The enemies, of course, for most of us are those within – the rage, the fear, the depression, the self-destruction, all the little decisions we make that shut our eyes to the brokenness around us, all the ways that we convince ourselves that it is all someone else’s problem, all the times we just will not see the world through God’s eyes.

And if we do this part of the journey right – this ferreting out and facing the enemies, this paying disciplined attention to what is really going on in our hearts – if we do this part right, we can not help but at some point ask for God’s forgiveness because after all we are only human – and so penance is part of our Lenten journey as well.

“Be mindful of your mercy O Lord, and of your steadfast love...Do not remember the sins of my youth or my transgressions....” as the Psalmist pleads.

You see, during Lent, we are called to carve out time for self-examination, a discipline most of us do not have the inclination for in our busy lives, time for asking ourselves before God the hard questions – what part do I play in a arid and death-like relationship, how am I connected to a global economic system that fosters poverty for some even as it enhances prosperity for me, how green am I willing to be as a steward of God’s creation.

Finding the enemies and facing them. Those are two aspects of the journey to which the Psalmist draws our attention. However, there is one more – and that is what makes the journey bearable.

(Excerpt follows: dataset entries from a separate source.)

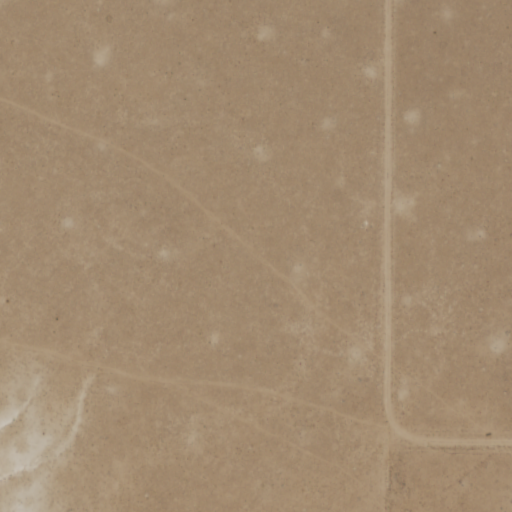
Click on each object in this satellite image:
road: (400, 256)
road: (457, 449)
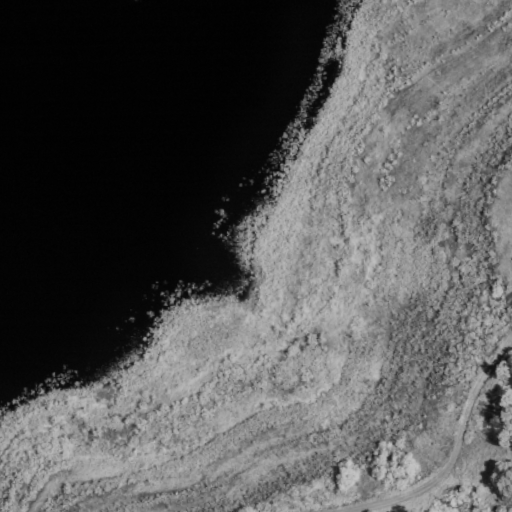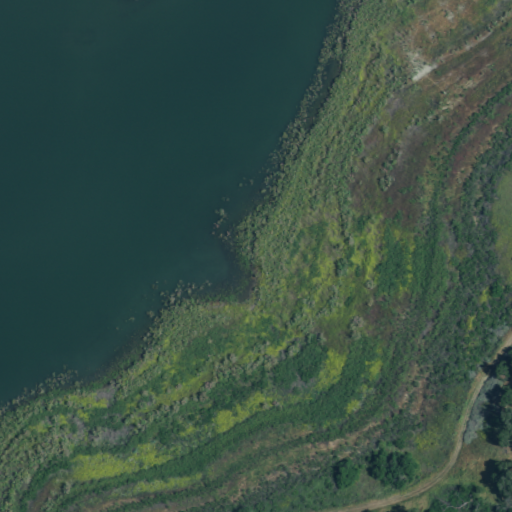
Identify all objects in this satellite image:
road: (451, 454)
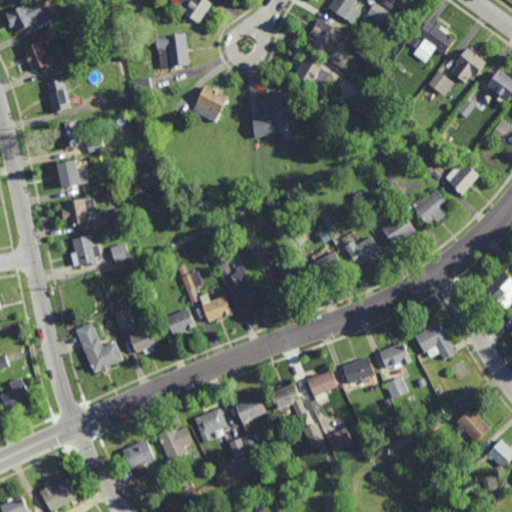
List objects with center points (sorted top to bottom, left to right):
building: (142, 2)
building: (393, 4)
building: (195, 8)
building: (195, 8)
building: (347, 8)
building: (346, 9)
building: (22, 14)
road: (492, 14)
building: (376, 15)
road: (267, 16)
building: (377, 16)
building: (23, 17)
building: (55, 18)
building: (54, 20)
road: (241, 30)
building: (431, 41)
building: (436, 41)
building: (328, 42)
building: (332, 42)
building: (416, 42)
building: (361, 49)
building: (173, 50)
building: (173, 51)
building: (84, 54)
building: (37, 56)
building: (39, 56)
building: (69, 58)
building: (470, 65)
building: (468, 66)
building: (311, 74)
building: (312, 74)
building: (441, 83)
building: (443, 83)
building: (502, 84)
building: (502, 85)
building: (142, 86)
building: (143, 88)
building: (58, 95)
building: (59, 95)
building: (211, 102)
building: (210, 104)
building: (371, 107)
building: (467, 108)
building: (467, 109)
building: (270, 113)
building: (275, 116)
building: (502, 130)
building: (503, 131)
building: (69, 134)
building: (70, 135)
building: (95, 144)
building: (129, 154)
building: (428, 165)
building: (427, 166)
building: (388, 172)
building: (69, 174)
building: (71, 174)
building: (463, 177)
building: (464, 178)
building: (137, 190)
building: (362, 200)
building: (433, 206)
building: (433, 208)
building: (76, 211)
building: (76, 212)
building: (121, 214)
building: (328, 220)
building: (329, 220)
building: (399, 229)
building: (399, 230)
building: (297, 239)
building: (139, 248)
building: (85, 251)
building: (86, 251)
building: (363, 251)
building: (364, 251)
building: (120, 252)
building: (120, 252)
building: (206, 255)
building: (263, 256)
road: (17, 261)
building: (327, 264)
building: (223, 267)
building: (329, 267)
building: (183, 269)
building: (291, 279)
building: (192, 280)
building: (243, 281)
building: (193, 285)
building: (248, 289)
building: (502, 290)
building: (503, 290)
building: (153, 294)
building: (0, 307)
building: (216, 308)
building: (218, 310)
road: (44, 311)
building: (124, 317)
building: (124, 318)
building: (181, 321)
building: (182, 322)
road: (473, 331)
building: (144, 340)
building: (145, 340)
building: (435, 341)
building: (435, 342)
road: (266, 348)
building: (98, 349)
building: (99, 349)
building: (396, 356)
building: (397, 356)
building: (3, 362)
building: (3, 363)
building: (358, 370)
building: (359, 370)
building: (323, 382)
building: (422, 382)
building: (322, 383)
building: (398, 386)
building: (396, 387)
building: (17, 396)
building: (17, 397)
building: (288, 398)
building: (289, 398)
building: (250, 408)
building: (251, 408)
building: (211, 423)
building: (211, 424)
building: (473, 424)
building: (474, 424)
building: (432, 430)
building: (314, 436)
building: (316, 436)
building: (341, 438)
building: (339, 439)
building: (175, 442)
building: (176, 442)
building: (250, 444)
building: (242, 445)
building: (238, 447)
building: (501, 453)
building: (502, 453)
building: (140, 457)
building: (474, 457)
building: (139, 458)
building: (336, 469)
building: (254, 478)
building: (502, 490)
building: (59, 494)
building: (59, 495)
building: (335, 503)
building: (331, 504)
building: (14, 505)
building: (16, 505)
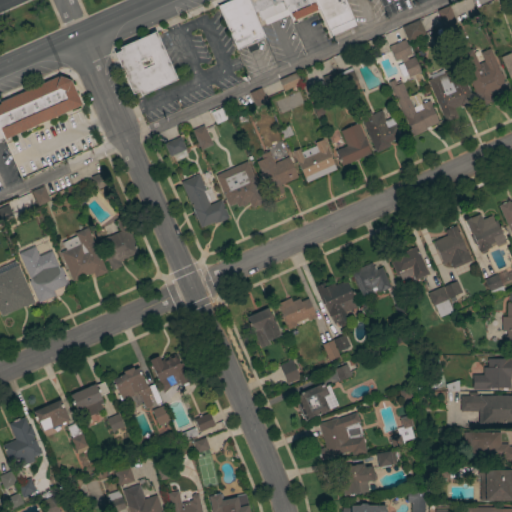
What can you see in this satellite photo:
building: (489, 0)
building: (492, 0)
building: (267, 9)
building: (301, 12)
building: (335, 15)
building: (304, 16)
building: (443, 16)
building: (446, 16)
road: (171, 18)
road: (203, 21)
building: (240, 21)
building: (235, 22)
building: (412, 29)
building: (410, 30)
road: (79, 36)
building: (400, 58)
building: (404, 58)
building: (507, 63)
building: (138, 64)
building: (144, 64)
building: (507, 66)
building: (482, 74)
building: (480, 75)
building: (331, 78)
building: (348, 79)
building: (347, 80)
building: (289, 81)
building: (285, 82)
building: (449, 93)
building: (447, 95)
building: (254, 96)
building: (257, 96)
road: (155, 99)
road: (220, 101)
building: (35, 104)
building: (36, 104)
building: (413, 109)
building: (411, 110)
building: (217, 114)
building: (378, 129)
building: (376, 130)
building: (1, 135)
building: (198, 137)
building: (201, 137)
building: (351, 144)
building: (349, 145)
building: (171, 146)
building: (174, 146)
building: (313, 160)
building: (310, 161)
building: (275, 171)
building: (273, 173)
building: (99, 180)
building: (231, 183)
building: (238, 186)
building: (37, 195)
building: (40, 195)
building: (201, 201)
building: (199, 203)
building: (5, 212)
building: (506, 214)
building: (506, 217)
building: (481, 232)
building: (484, 232)
building: (117, 247)
building: (448, 247)
building: (114, 248)
building: (451, 248)
building: (81, 255)
road: (175, 255)
building: (78, 256)
road: (255, 262)
building: (408, 264)
building: (405, 265)
building: (39, 273)
building: (42, 273)
building: (366, 279)
building: (369, 279)
building: (490, 285)
building: (494, 285)
building: (451, 290)
building: (11, 291)
building: (14, 295)
building: (438, 298)
building: (441, 298)
building: (336, 300)
building: (333, 301)
building: (402, 308)
building: (292, 311)
building: (295, 311)
building: (506, 321)
building: (507, 324)
building: (262, 326)
building: (258, 327)
building: (340, 342)
building: (332, 347)
building: (329, 349)
building: (159, 370)
building: (289, 371)
building: (341, 371)
building: (286, 372)
building: (340, 372)
building: (491, 374)
building: (493, 374)
building: (169, 375)
building: (127, 386)
building: (132, 386)
building: (405, 392)
building: (84, 399)
building: (88, 399)
building: (312, 401)
building: (313, 401)
building: (487, 407)
building: (488, 407)
building: (46, 415)
building: (50, 415)
building: (156, 415)
building: (160, 415)
building: (203, 421)
building: (403, 421)
building: (114, 422)
building: (200, 422)
building: (187, 434)
building: (340, 436)
building: (76, 437)
building: (339, 437)
building: (395, 440)
building: (20, 443)
building: (75, 443)
building: (18, 444)
building: (197, 445)
building: (200, 445)
building: (487, 446)
building: (483, 447)
building: (382, 458)
building: (384, 458)
building: (440, 472)
building: (120, 476)
building: (123, 476)
building: (355, 478)
building: (5, 479)
building: (6, 479)
building: (351, 479)
building: (495, 484)
building: (494, 485)
building: (25, 487)
building: (416, 499)
building: (11, 500)
building: (115, 500)
building: (112, 501)
building: (413, 501)
building: (180, 503)
building: (183, 503)
building: (228, 503)
building: (224, 504)
building: (50, 505)
building: (142, 505)
building: (144, 505)
building: (359, 508)
building: (364, 508)
building: (485, 509)
building: (487, 509)
building: (437, 510)
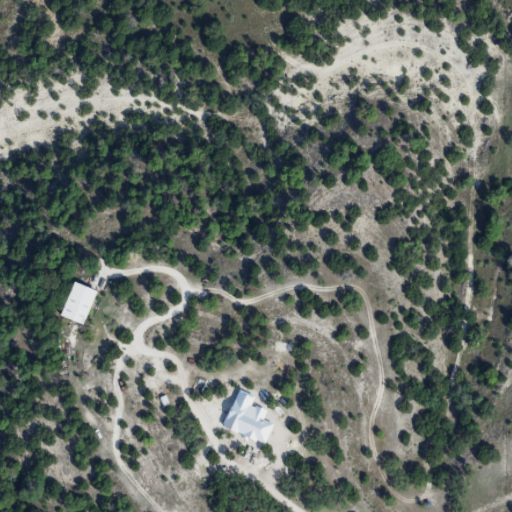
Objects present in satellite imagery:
building: (87, 304)
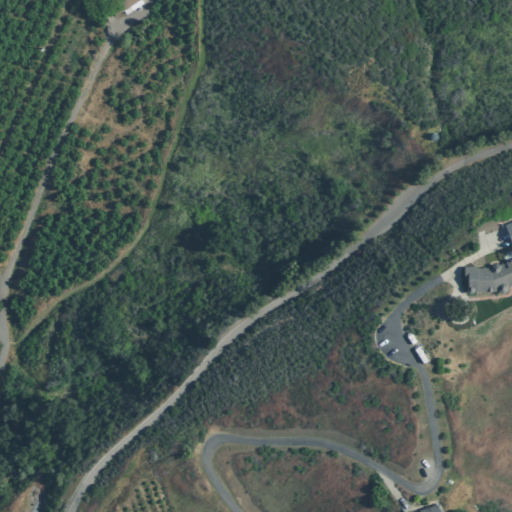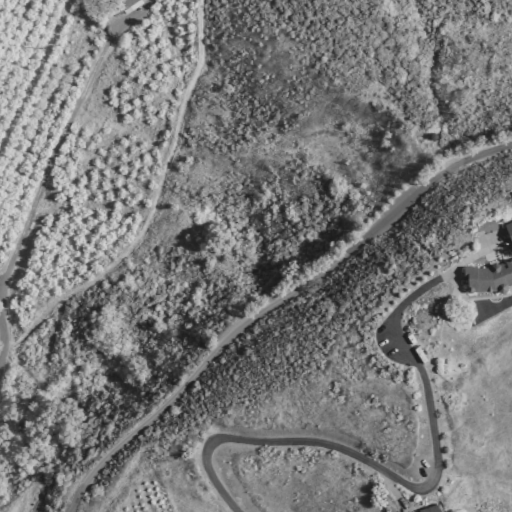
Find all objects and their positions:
building: (120, 5)
building: (121, 6)
building: (509, 230)
building: (509, 231)
building: (488, 274)
building: (487, 279)
road: (272, 306)
road: (6, 355)
building: (429, 509)
building: (431, 509)
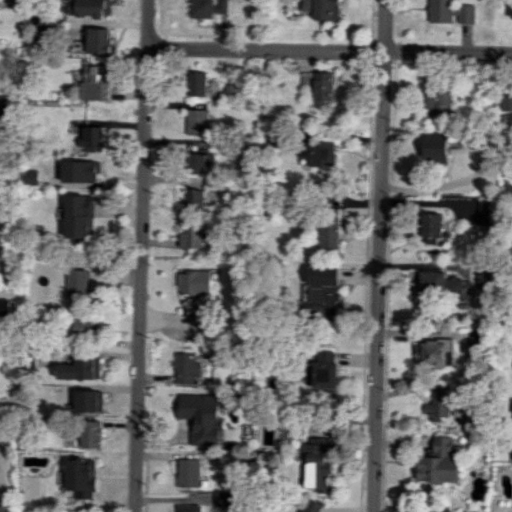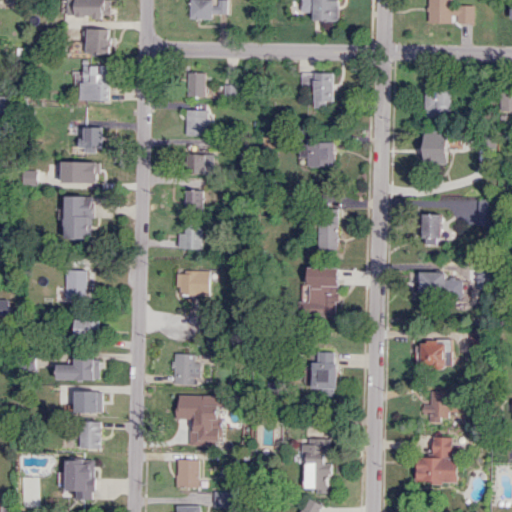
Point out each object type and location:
building: (89, 8)
building: (208, 8)
building: (511, 8)
building: (323, 9)
building: (450, 12)
building: (99, 40)
road: (327, 50)
building: (96, 82)
building: (197, 83)
building: (324, 89)
building: (507, 99)
building: (438, 100)
building: (5, 103)
building: (198, 121)
building: (91, 138)
building: (436, 147)
building: (319, 153)
building: (202, 163)
building: (80, 171)
building: (30, 176)
building: (202, 197)
building: (484, 211)
building: (79, 216)
building: (433, 228)
building: (329, 231)
building: (192, 236)
road: (139, 256)
road: (378, 256)
building: (195, 282)
building: (434, 282)
building: (76, 283)
building: (323, 291)
building: (4, 306)
building: (86, 328)
building: (435, 353)
building: (186, 367)
building: (81, 369)
building: (326, 370)
building: (89, 400)
building: (440, 405)
building: (201, 416)
building: (91, 433)
building: (438, 463)
building: (318, 464)
building: (188, 472)
building: (81, 477)
building: (224, 498)
building: (311, 505)
building: (4, 508)
building: (189, 508)
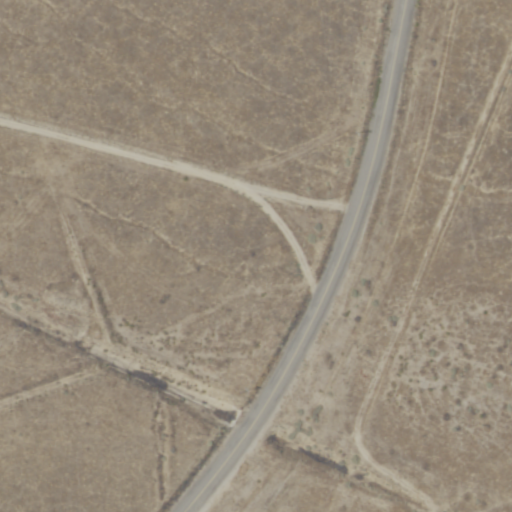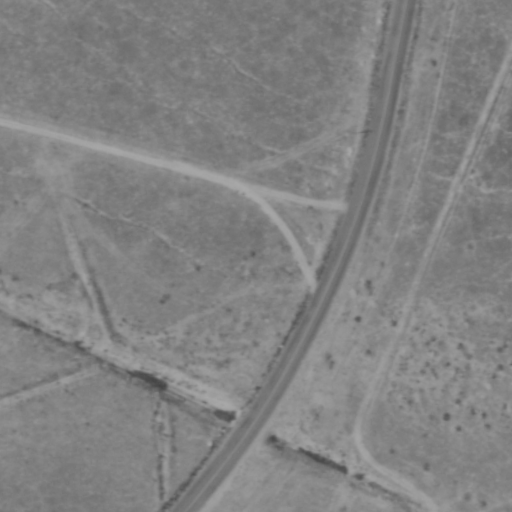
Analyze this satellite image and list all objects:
road: (176, 166)
road: (290, 239)
road: (330, 272)
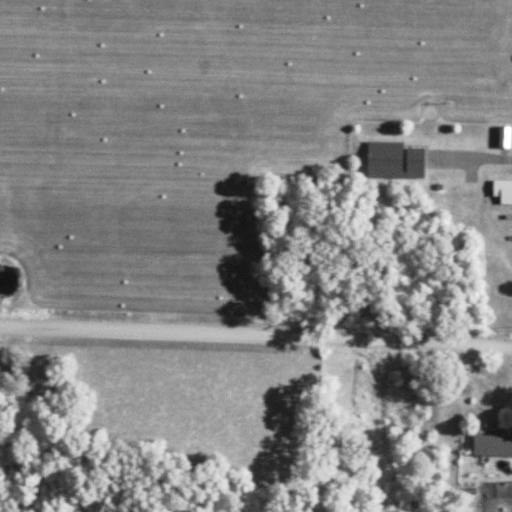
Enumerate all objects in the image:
building: (503, 137)
building: (394, 161)
road: (256, 337)
building: (491, 445)
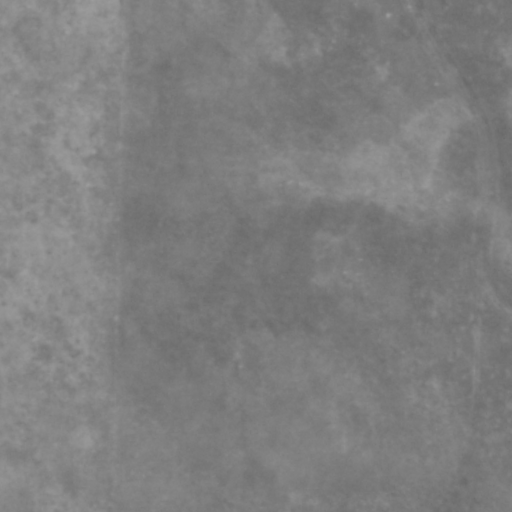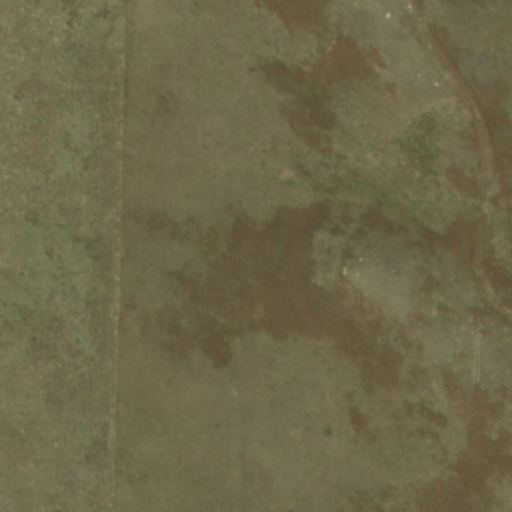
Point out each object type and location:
road: (469, 163)
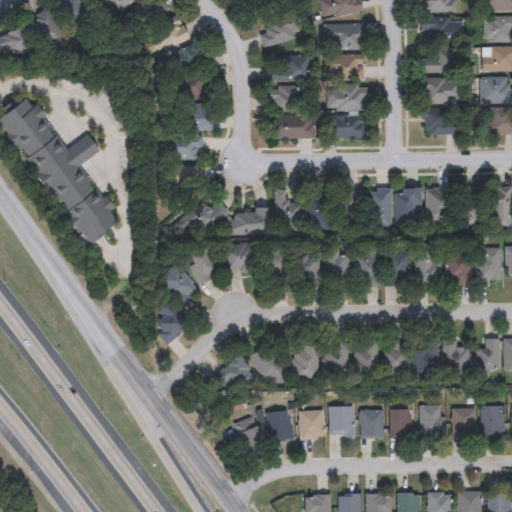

We are also called to trust that as dark the path may get and as scary as the journey may be at times, it is cushioned by God’s steadfast love and faithfulness – and that sure and steadying knowledge is what in the end will lead us to Easter. As the Psalmist wrote, “With faithfulness and love he leads all who keep his covenant and obey his commands.”

Finding the enemies. Facing the enemies. Moving forward through the wilderness those enemies create all the while bolstered by God’s love because we have chosen the Way, God’s Way. That is the essence of Lent.

Not some sort of passive religious getaway, on the contrary, Lent is a time of profound engagement with ourselves and with the world. It is not the season for time out.

No - Lent is the season to think the unthinkable – to go against the grain, to look at the world with new eyes – God’s eyes, to live faithfully rather than rationally, to see the blessings as well as the shortfalls that each day brings.

Lent is the season to speak the unspeakable. It is a time to actually say those things that we believe in – even if we sound crazy. As Cheri DiNovo wrote, “As Christians, we are called to be courageous, to say those things, those things that are our truths. We’re called to say them out loud.”

Lent is the season to do the undoable. It is a time to be courageous, to live our lives with meaning, and to dream big. It is a time to take the Gospel message into our workplaces, into our homes, into the streets. It is a time to make choices that will transform the world. That is what Jesus did, right??

The journey to Easter has quietly begun for us. Ready or not, we are on our way. And so I send you forth with my prayers - that these weeks be a time to find whatever it is that causes you to stray from God’s Way, a time for you to face the good and the not so good parts of who you are, and a time to move forward, to walk ever more confidently and proactively in God’s Way, trusting in God’s love and faithfulness wherever it may lead, even to the cross.